Voglio recuperare in fretta le mie facoltà mentali, più in fretta possibile, voglio chiederle chi è, voglio chiederle da dove viene, voglio chiederle se tornerà, voglio chiederle perché sia venuta ed anche perché io abbia voluto fare tutto questo con lei. Voglio chiederglielo, perché dubito di poter trovare la risposta da sola.

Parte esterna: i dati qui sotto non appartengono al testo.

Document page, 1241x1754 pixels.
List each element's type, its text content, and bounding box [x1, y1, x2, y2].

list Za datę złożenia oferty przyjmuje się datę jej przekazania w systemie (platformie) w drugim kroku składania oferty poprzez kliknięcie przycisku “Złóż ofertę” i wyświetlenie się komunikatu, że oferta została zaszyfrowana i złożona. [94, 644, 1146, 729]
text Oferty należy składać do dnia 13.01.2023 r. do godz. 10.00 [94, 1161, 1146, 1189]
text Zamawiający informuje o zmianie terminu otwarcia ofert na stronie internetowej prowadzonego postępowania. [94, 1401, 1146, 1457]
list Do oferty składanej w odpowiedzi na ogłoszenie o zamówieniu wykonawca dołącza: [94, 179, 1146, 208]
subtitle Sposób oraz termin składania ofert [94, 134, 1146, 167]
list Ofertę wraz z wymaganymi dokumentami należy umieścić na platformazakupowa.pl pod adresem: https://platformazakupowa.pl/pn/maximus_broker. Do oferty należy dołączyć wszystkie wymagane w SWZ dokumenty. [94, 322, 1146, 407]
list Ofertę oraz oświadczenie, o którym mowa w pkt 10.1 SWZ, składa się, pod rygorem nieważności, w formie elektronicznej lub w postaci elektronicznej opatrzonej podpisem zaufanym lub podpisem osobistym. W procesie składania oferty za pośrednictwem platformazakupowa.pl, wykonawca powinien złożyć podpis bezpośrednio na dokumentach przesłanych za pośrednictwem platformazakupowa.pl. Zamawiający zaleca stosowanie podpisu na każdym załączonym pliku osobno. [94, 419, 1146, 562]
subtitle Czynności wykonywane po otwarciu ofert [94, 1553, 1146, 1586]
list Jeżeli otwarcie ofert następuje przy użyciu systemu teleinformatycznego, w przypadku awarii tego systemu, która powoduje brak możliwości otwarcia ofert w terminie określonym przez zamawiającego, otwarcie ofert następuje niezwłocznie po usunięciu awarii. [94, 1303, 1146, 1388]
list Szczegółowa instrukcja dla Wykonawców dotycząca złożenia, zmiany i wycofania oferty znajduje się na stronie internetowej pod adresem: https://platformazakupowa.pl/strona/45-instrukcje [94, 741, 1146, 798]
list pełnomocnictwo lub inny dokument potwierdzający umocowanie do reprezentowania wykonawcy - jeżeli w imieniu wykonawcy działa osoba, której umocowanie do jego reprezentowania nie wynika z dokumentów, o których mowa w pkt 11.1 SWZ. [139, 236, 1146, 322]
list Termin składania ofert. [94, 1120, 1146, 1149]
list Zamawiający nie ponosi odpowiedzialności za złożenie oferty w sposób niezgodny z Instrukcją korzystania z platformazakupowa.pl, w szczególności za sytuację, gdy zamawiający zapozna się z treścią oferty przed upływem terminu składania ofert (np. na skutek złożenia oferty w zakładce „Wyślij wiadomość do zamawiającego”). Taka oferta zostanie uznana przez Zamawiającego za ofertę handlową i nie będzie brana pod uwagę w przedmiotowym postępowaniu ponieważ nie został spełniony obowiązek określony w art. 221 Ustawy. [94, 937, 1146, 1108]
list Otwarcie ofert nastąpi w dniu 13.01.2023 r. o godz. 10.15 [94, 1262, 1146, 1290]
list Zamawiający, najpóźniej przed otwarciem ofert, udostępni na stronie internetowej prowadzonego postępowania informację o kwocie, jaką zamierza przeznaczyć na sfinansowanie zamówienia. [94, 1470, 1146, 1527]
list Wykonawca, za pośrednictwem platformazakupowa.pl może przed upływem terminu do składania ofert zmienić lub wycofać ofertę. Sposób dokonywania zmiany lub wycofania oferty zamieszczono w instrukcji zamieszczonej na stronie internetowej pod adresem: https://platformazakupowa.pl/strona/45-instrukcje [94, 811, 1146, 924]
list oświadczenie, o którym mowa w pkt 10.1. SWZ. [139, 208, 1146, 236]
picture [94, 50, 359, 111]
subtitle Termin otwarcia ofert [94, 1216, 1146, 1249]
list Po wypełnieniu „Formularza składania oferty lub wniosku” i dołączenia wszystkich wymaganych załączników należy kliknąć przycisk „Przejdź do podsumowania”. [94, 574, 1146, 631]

Quando recupero padronanza di me stessa, sbatto un po’ le ciglia, ritornando a vedere, e mi sollevo seduta. Lei è piegata in avanti, recupera il suo lenzuolo da terra e ci si avvolge con noncuranza, così come la prima volta che l’ho vista. Sul suo viso non c’è traccia di niente, io invece – getto uno sguardo allo specchio sopra il comò – sono ancora stravolta.
- Dove vai? – dico con un singhiozzo strozzato vedendo che si dirige verso la finestra.
Lei si volta a guardarmi, sorride. Poi continua per la sua strada. Ma è lentissima, posso ancora raggiungerla.
Mi alzo di fretta, incespico sulle pantofole, rischio di rompermi una gamba, mi risollevo, le corro incontro.
- Aspetta, ti prego!
Si siede sul davanzale e fa come se volesse gettarsi indietro nel vuoto.
La raggiungo, la bacio.
Gelida e bagnata.

Apro gli occhi.
Davanti a me, una specie di distesa bianca. Sotto la coltre di neve si intuiscono i contorni dei palazzi colorati, il grigio dell’asfalto della strada e del cemento dei marciapiedi, e le sagome affaticate degli alberi che reggono il peso di quel freddo. Ecco cosa rifletteva tanto la luna, la neve.
Lecco via dalle mie labbra ciò che resta del fiocco ormai sciolto che poco prima mi è caduto addosso, svegliandomi dalla trance.
L’effetto di qualsiasi cosa abbia preso, sembra svanito.
Le mie mani sono saldamente appoggiate sul davanzale, ma la finestra è spalancata ed io sono tutta protesa verso l’esterno. Ho rischiato parecchio. Stranamente, non mi preoccupo molto, ho una specie di felicità mista a soddisfazione che mi riempie il cuore e mi isola dall’esterno in maniera tremendamente efficace.
Mi volto indietro. Il letto è un disastro. Mi sembra difficile aver combinato tutto questo da sola.
Sorrido.
**

- Minchia quella roba ieri è stata allucinante, eh Robi?
Faccio spallucce.
- Ho dormito tutta la sera.
- Ma dai? Peccato! È stato una figata.
- Allucinazioni?
- E di che qualità!
Finisco di pulire il bancone del bar senza darle più retta.
- Vista la nevicata stanotte? Ah no, già, hai dormito…
- L’ho vista all’alba, mi sono svegliata presto. – rispondo. Penso a qualcosa. Di non ben definito, però. Ma mi porta a chiedere, - Visto se prevedono neve anche stanotte?
Fabiana annuisce, sbuffando e commentando che detesta il freddo.
Le condizioni sono perfette, in fin dei conti.
- Non ne avrai mica un’altra, di quelle pillole?